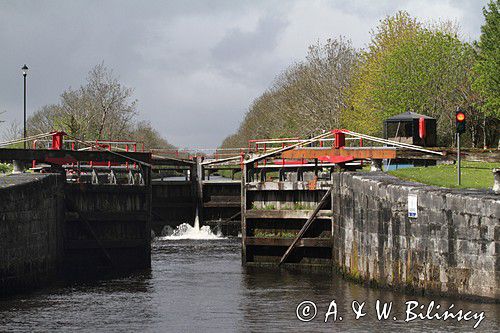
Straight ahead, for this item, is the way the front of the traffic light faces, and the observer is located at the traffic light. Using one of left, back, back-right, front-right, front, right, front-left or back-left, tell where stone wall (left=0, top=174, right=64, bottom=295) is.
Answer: right

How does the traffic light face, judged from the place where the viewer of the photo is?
facing the viewer
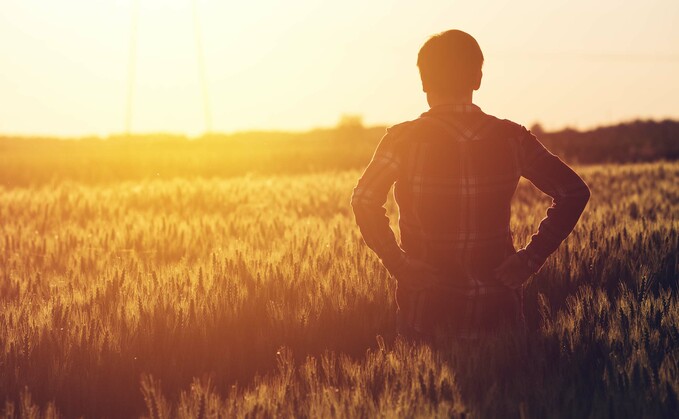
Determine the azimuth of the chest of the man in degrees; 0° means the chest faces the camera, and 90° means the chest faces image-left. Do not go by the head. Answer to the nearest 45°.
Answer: approximately 180°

* [WORK REQUEST]
Copy the records above word for word, leaving out the pictures.

* [EXERCISE SOLUTION]
Straight ahead, for this item, is the way the front of the traffic light faces, and the observer is located at the traffic light. Using one of left, back, back-right, front-right, front, right, front-left or back-left, tell where stone wall (left=0, top=174, right=64, bottom=295) is.
Answer: right

How does the traffic light face, judged from the place where the viewer of the photo is?
facing the viewer
Determine the azimuth of the chest of the man in degrees; 0° means the chest faces the camera, and 90° means the chest faces image-left. Do not go by the head. Answer to the nearest 45°.
Answer: approximately 180°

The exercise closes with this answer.